───── GIVEN INFORMATION ─────

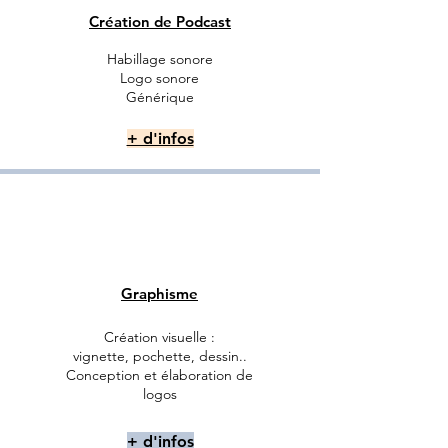
Création de Podcast
Habillage sonore
Logo sonore
Générique
+ d'infos
Graphisme
Création visuelle :
vignette, pochette, dessin..
Conception et élaboration de
logos
+ d'infos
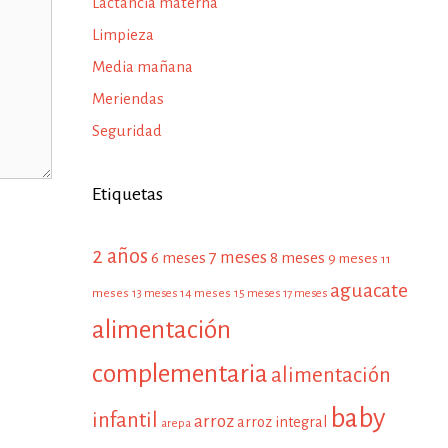
Lactancia materna
Limpieza
Media mañana
Meriendas
Seguridad
Etiquetas
2 años
7 meses
6 meses
8 meses
9 meses
11
aguacate
meses
13 meses
14 meses
15 meses
17 meses
alimentación
complementaria
alimentación
baby
infantil
arroz
arroz integral
arepa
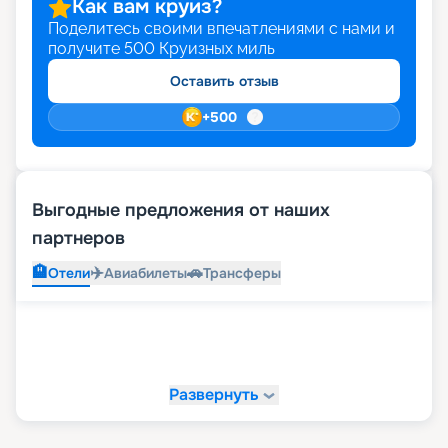
Как вам круиз?
Поделитесь своими впечатлениями с нами и
получите
500
Круизных миль
Оставить отзыв
+
500
Выгодные предложения от наших
партнеров
🏨
✈️
🚗
Отели
Авиабилеты
Трансферы
Развернуть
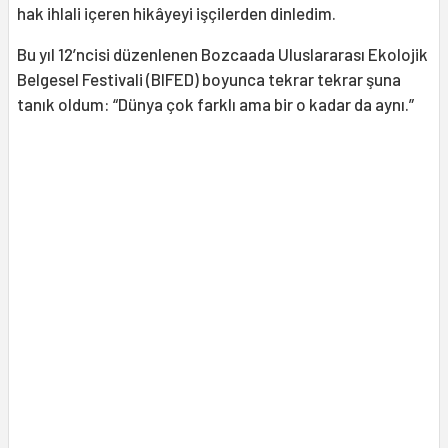
hak ihlali içeren hikâyeyi işçilerden dinledim.
Bu yıl 12’ncisi düzenlenen Bozcaada Uluslararası Ekolojik
Belgesel Festivali (BIFED) boyunca tekrar tekrar şuna
tanık oldum: “Dünya çok farklı ama bir o kadar da aynı.”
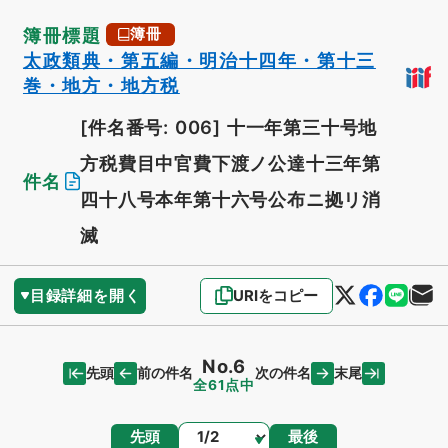
簿冊標題
簿冊
太政類典・第五編・明治十四年・第十三
巻・地方・地方税
[件名番号: 006]
十一年第三十号地
方税費目中官費下渡ノ公達十三年第
件名
四十八号本年第十六号公布ニ拠リ消
滅
目録詳細を開く
URIをコピー
No.6
先頭
末尾
前の件名
次の件名
全61点中
ページ
先頭
最後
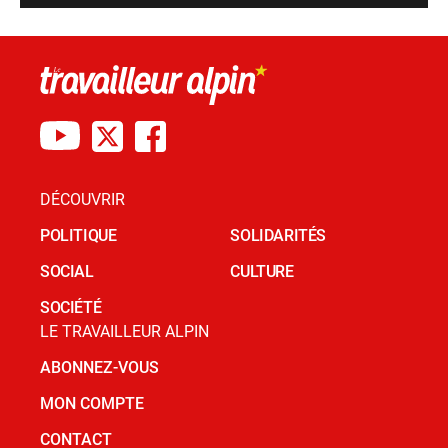
DÉCOUVRIR
POLITIQUE
SOLIDARITÉS
SOCIAL
CULTURE
SOCIÉTÉ
LE TRAVAILLEUR ALPIN
ABONNEZ-VOUS
MON COMPTE
CONTACT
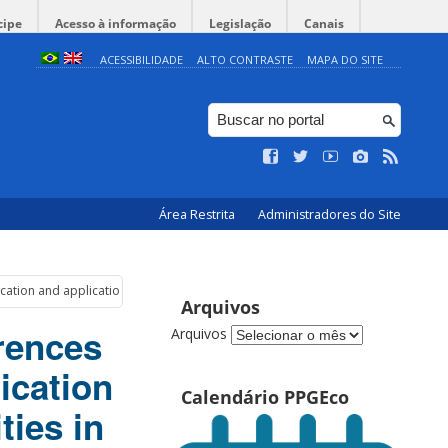
cipe
Acesso à informação
Legislação
Canais
ACESSIBILIDADE
ALTO CONTRASTE
MAPA DO SITE
Área Restrita
Administradores do Site
cation and application to the case of Priority List of Municipalities in the Brazi
Arquivos
rences
Arquivos
ication
Calendário PPGEco
ties in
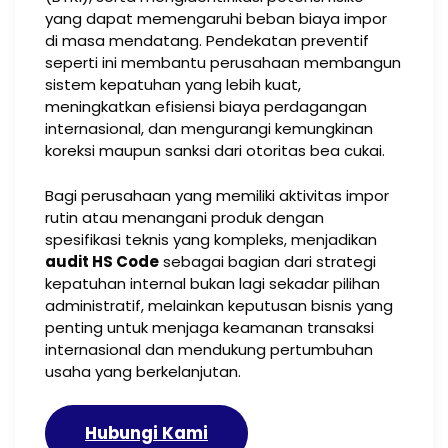
yang dapat memengaruhi beban biaya impor
di masa mendatang. Pendekatan preventif
seperti ini membantu perusahaan membangun
sistem kepatuhan yang lebih kuat,
meningkatkan efisiensi biaya perdagangan
internasional, dan mengurangi kemungkinan
koreksi maupun sanksi dari otoritas bea cukai.
Bagi perusahaan yang memiliki aktivitas impor
rutin atau menangani produk dengan
spesifikasi teknis yang kompleks, menjadikan
audit HS Code
sebagai bagian dari strategi
kepatuhan internal bukan lagi sekadar pilihan
administratif, melainkan keputusan bisnis yang
penting untuk menjaga keamanan transaksi
internasional dan mendukung pertumbuhan
usaha yang berkelanjutan.
Hubungi Kami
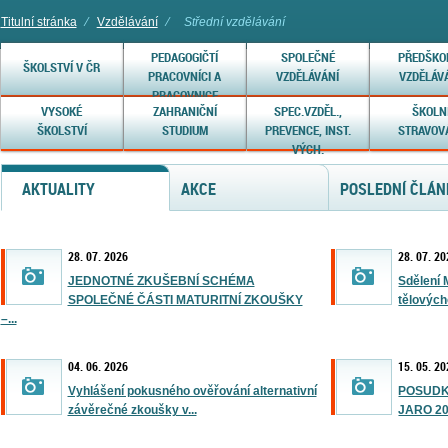
Titulní stránka
⁄
Vzdělávání
⁄
Střední vzdělávání
PEDAGOGIČTÍ
SPOLEČNÉ
PŘEDŠKO
ŠKOLSTVÍ V ČR
PRACOVNÍCI A
VZDĚLÁVÁNÍ
VZDĚLÁV
PRACOVNICE
VYSOKÉ
ZAHRANIČNÍ
SPEC.VZDĚL.,
ŠKOLN
ŠKOLSTVÍ
STUDIUM
PREVENCE, INST.
STRAVOV
VÝCH.
AKTUALITY
AKCE
POSLEDNÍ ČLÁN
28. 07. 2026
28. 07. 2
JEDNOTNÉ ZKUŠEBNÍ SCHÉMA
Sdělení 
SPOLEČNÉ ČÁSTI MATURITNÍ ZKOUŠKY
tělových
–...
04. 06. 2026
15. 05. 2
Vyhlášení pokusného ověřování alternativní
POSUDK
závěrečné zkoušky v...
JARO 2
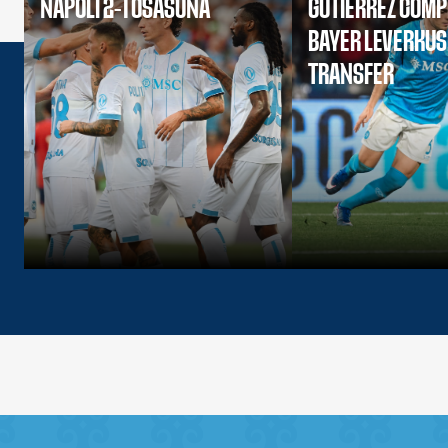
NAPOLI 2-1 OSASUNA
GUTIERREZ COMP
BAYER LEVERKU
TRANSFER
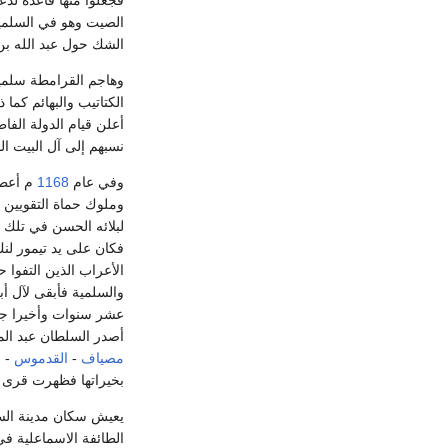
فجعلوا منها قاعدة لدع
الصيت وهو في السلمية
الشك حول عبد الله بن م
الكتاتيب والبهائم كما
أعلن قيام الدولة الفا
نسبهم إلى آل البيت الن
وفي عام
1168
م أعطى
لبلائه الحسن في تلك ا
فكان على يد تيمور لنك
الأعراب الذين التفوا
والسلمية فأبقى لآل أ
أصدر السلطان عبد الم
مصياف
-
القدموس
- ا
بخيراتها فظهرت قرى جد
يعيش سكان مدينة السل
الطائفة الاسماعلية ف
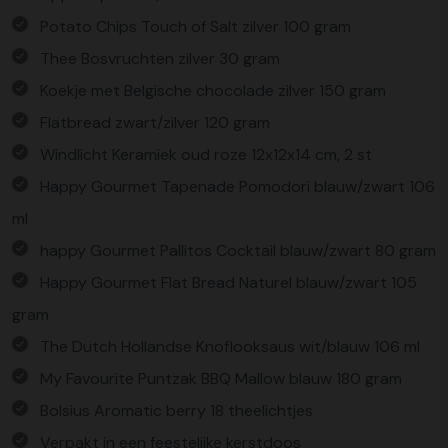
Potato Chips Touch of Salt zilver 100 gram
Thee Bosvruchten zilver 30 gram
Koekje met Belgische chocolade zilver 150 gram
Flatbread zwart/zilver 120 gram
Windlicht Keramiek oud roze 12x12x14 cm, 2 st
Happy Gourmet Tapenade Pomodori blauw/zwart 106
ml
happy Gourmet Pallitos Cocktail blauw/zwart 80 gram
Happy Gourmet Flat Bread Naturel blauw/zwart 105
gram
The Dutch Hollandse Knoflooksaus wit/blauw 106 ml
My Favourite Puntzak BBQ Mallow blauw 180 gram
Bolsius Aromatic berry 18 theelichtjes
Verpakt in een feestelijke kerstdoos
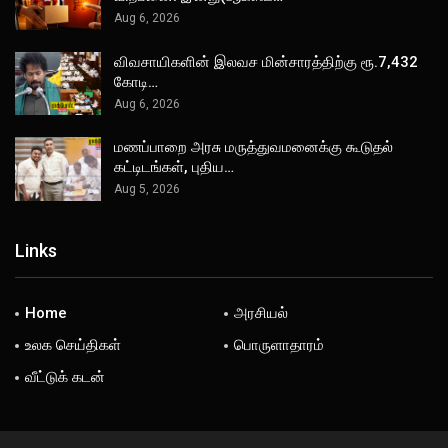
Aug 6, 2026
விவசாயிகளின் இலவச மின்சாரத்திற்கு ரூ.7,432
கோடி…
Aug 6, 2026
மணப்பாறை அரசு மருத்துவமனைக்கு கூடுதல்
கட்டிடங்கள், புதிய…
Aug 5, 2026
Links
Home
அரசியல்
உலக செய்திகள்
பொருளாதாரம்
வீட்டுக் கடன்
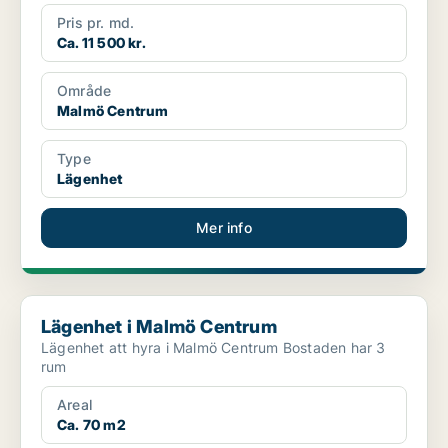
Pris pr. md.
Ca. 11 500 kr.
Område
Malmö Centrum
Type
Lägenhet
Mer info
Lägenhet i Malmö Centrum
Lägenhet i Malmö Centrum
Lägenhet att hyra i Malmö Centrum Bostaden har 3
rum
Areal
Ca. 70 m2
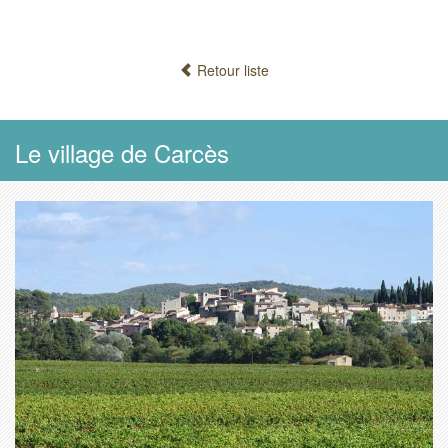
Retour liste
Le village de Carcès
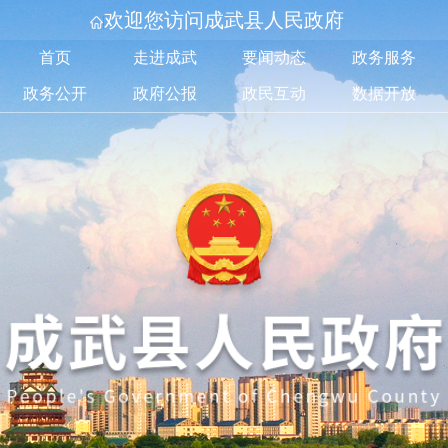
欢迎您访问成武县人民政府
首页
走进成武
要闻动态
政务服务
政务公开
政府公报
政民互动
数据开放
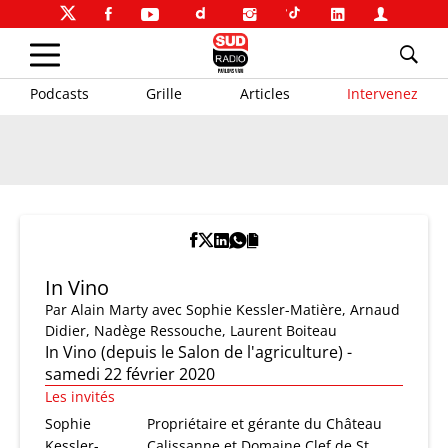
Podcasts
Grille
Articles
Intervenez
In Vino
Par
Alain Marty
avec Sophie Kessler-Matière, Arnaud
Didier, Nadège Ressouche, Laurent Boiteau
In Vino (depuis le Salon de l'agriculture) -
samedi 22 février 2020
Les invités
Sophie
Propriétaire et gérante du Château
Kessler-
Calissanne et Domaine Clef de St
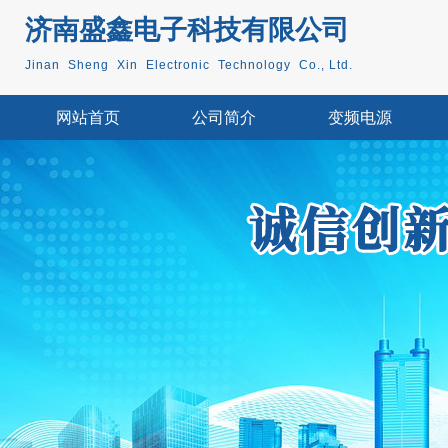
济南盛鑫电子科技
有限公司
Jinan Sheng Xin Electronic Technology Co., Ltd.
网站首页
公司简介
变频电源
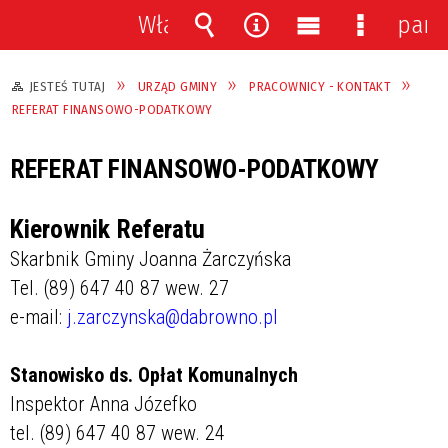
Włącz
pane
powiadomienia
Wyszukiwarka
Narzędzia
Menu
Menu
główne
szczegół
JESTEŚ TUTAJ
URZĄD GMINY
PRACOWNICY - KONTAKT
REFERAT FINANSOWO-PODATKOWY
REFERAT FINANSOWO-PODATKOWY
Kierownik Referatu
Skarbnik Gminy Joanna Żarczyńska
Tel. (89) 647 40 87 wew. 27
e-mail:
j.zarczynska@dabrowno.pl
Stanowisko ds. Opłat Komunalnych
Inspektor Anna Józefko
tel. (89) 647 40 87 wew. 24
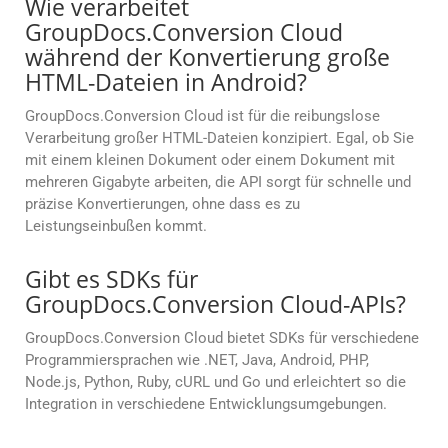
Wie verarbeitet
GroupDocs.Conversion Cloud
während der Konvertierung große
HTML-Dateien in Android?
GroupDocs.Conversion Cloud ist für die reibungslose
Verarbeitung großer HTML-Dateien konzipiert. Egal, ob Sie
mit einem kleinen Dokument oder einem Dokument mit
mehreren Gigabyte arbeiten, die API sorgt für schnelle und
präzise Konvertierungen, ohne dass es zu
Leistungseinbußen kommt.
Gibt es SDKs für
GroupDocs.Conversion Cloud-APIs?
GroupDocs.Conversion Cloud bietet SDKs für verschiedene
Programmiersprachen wie .NET, Java, Android, PHP,
Node.js, Python, Ruby, cURL und Go und erleichtert so die
Integration in verschiedene Entwicklungsumgebungen.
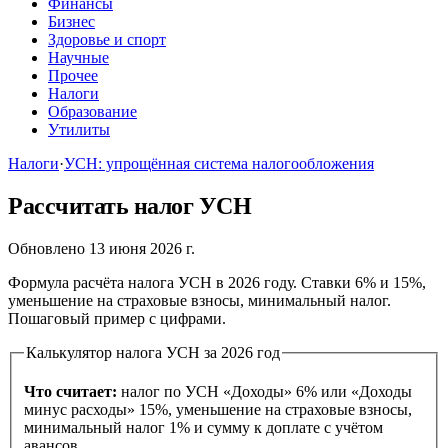
Финансы
Бизнес
Здоровье и спорт
Научные
Прочее
Налоги
Образование
Утилиты
Налоги
·
УСН: упрощённая система налогообложения
Рассчитать налог УСН
Обновлено 13 июня 2026 г.
Формула расчёта налога УСН в 2026 году. Ставки 6% и 15%,
уменьшение на страховые взносы, минимальный налог.
Пошаговый пример с цифрами.
Калькулятор налога УСН за 2026 год
Что считает:
налог по УСН «Доходы» 6% или «Доходы
минус расходы» 15%, уменьшение на страховые взносы,
минимальный налог 1% и сумму к доплате с учётом
авансов.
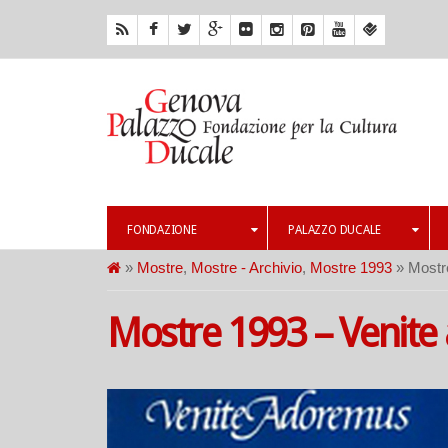
FONDAZIONE
PALAZZO DUCALE
»
Mostre
,
Mostre - Archivio
,
Mostre 1993
» Mostr
Mostre 1993 – Venit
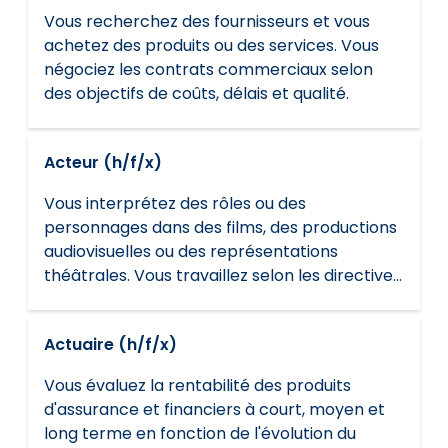
Vous recherchez des fournisseurs et vous
achetez des produits ou des services. Vous
négociez les contrats commerciaux selon
des objectifs de coûts, délais et qualité.
Acteur (h/f/x)
Vous interprétez des rôles ou des
personnages dans des films, des productions
audiovisuelles ou des représentations
théâtrales. Vous travaillez selon les directives
artistiques du réalisateur ou du directeur de la
photographie et les exigences du tournage
Actuaire (h/f/x)
ou de la programmation.
Vous évaluez la rentabilité des produits
d'assurance et financiers à court, moyen et
long terme en fonction de l'évolution du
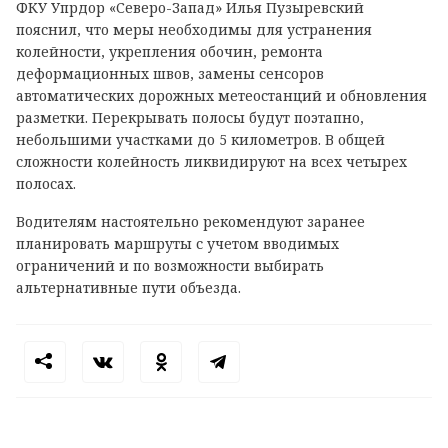
ФКУ Упрдор «Северо-Запад» Илья Пузыревский
пояснил, что меры необходимы для устранения
колейности, укрепления обочин, ремонта
деформационных швов, замены сенсоров
автоматических дорожных метеостанций и обновления
разметки. Перекрывать полосы будут поэтапно,
небольшими участками до 5 километров. В общей
сложности колейность ликвидируют на всех четырех
полосах.
Водителям настоятельно рекомендуют заранее
планировать маршруты с учетом вводимых
ограничений и по возможности выбирать
альтернативные пути объезда.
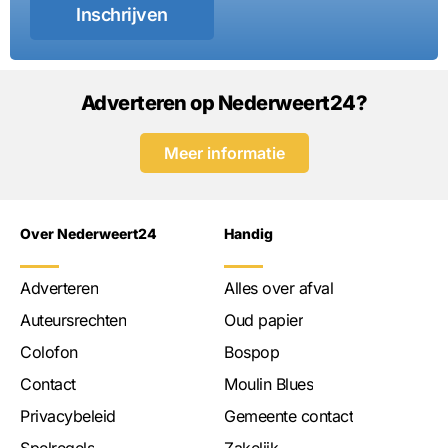
Inschrijven
Adverteren op Nederweert24?
Meer informatie
Over Nederweert24
Handig
Adverteren
Alles over afval
Auteursrechten
Oud papier
Colofon
Bospop
Contact
Moulin Blues
Privacybeleid
Gemeente contact
Spelregels
Zakelijk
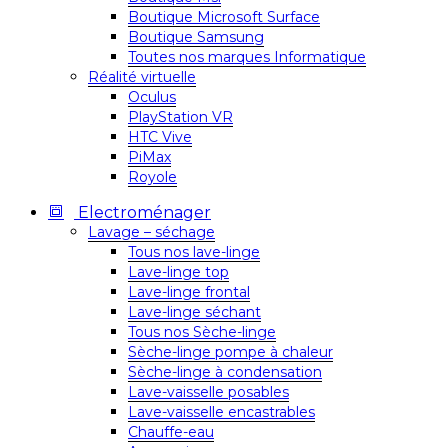
Boutique Microsoft Surface
Boutique Samsung
Toutes nos marques Informatique
Réalité virtuelle
Oculus
PlayStation VR
HTC Vive
PiMax
Royole
Electroménager
Lavage – séchage
Tous nos lave-linge
Lave-linge top
Lave-linge frontal
Lave-linge séchant
Tous nos Sèche-linge
Sèche-linge pompe à chaleur
Sèche-linge à condensation
Lave-vaisselle posables
Lave-vaisselle encastrables
Chauffe-eau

─────

DIRECTIONS FOR THIS TASK -
Rewrite the lines as a numbered list, starting at the line that contains "NAPOLI 2-1 OSASUNA" and ending after the line that contains "الطائفة الاسماعلية ف". Leave out blank lines and the picture markers.

RESPONSE -
1. NAPOLI 2-1 OSASUNA
2. GUTIERREZ COMP
3. BAYER LEVERKU
4. TRANSFER
5. فجعلوا منها قاعدة لدع
6. الصيت وهو في السلمية
7. الشك حول عبد الله بن م
8. الكتاتيب والبهائم كما
9. أعلن قيام الدولة الفا
10. نسبهم إلى آل البيت الن
11. وفي عام
12. 1168
13. م أعطى
14. لبلائه الحسن في تلك ا
15. فكان على يد تيمور لنك
16. الأعراب الذين التفوا
17. والسلمية فأبقى لآل أ
18. أصدر السلطان عبد الم
19. مصياف
20. -
21. القدموس
22. - ا
23. بخيراتها فظهرت قرى جد
24. يعيش سكان مدينة السل
25. الطائفة الاسماعلية ف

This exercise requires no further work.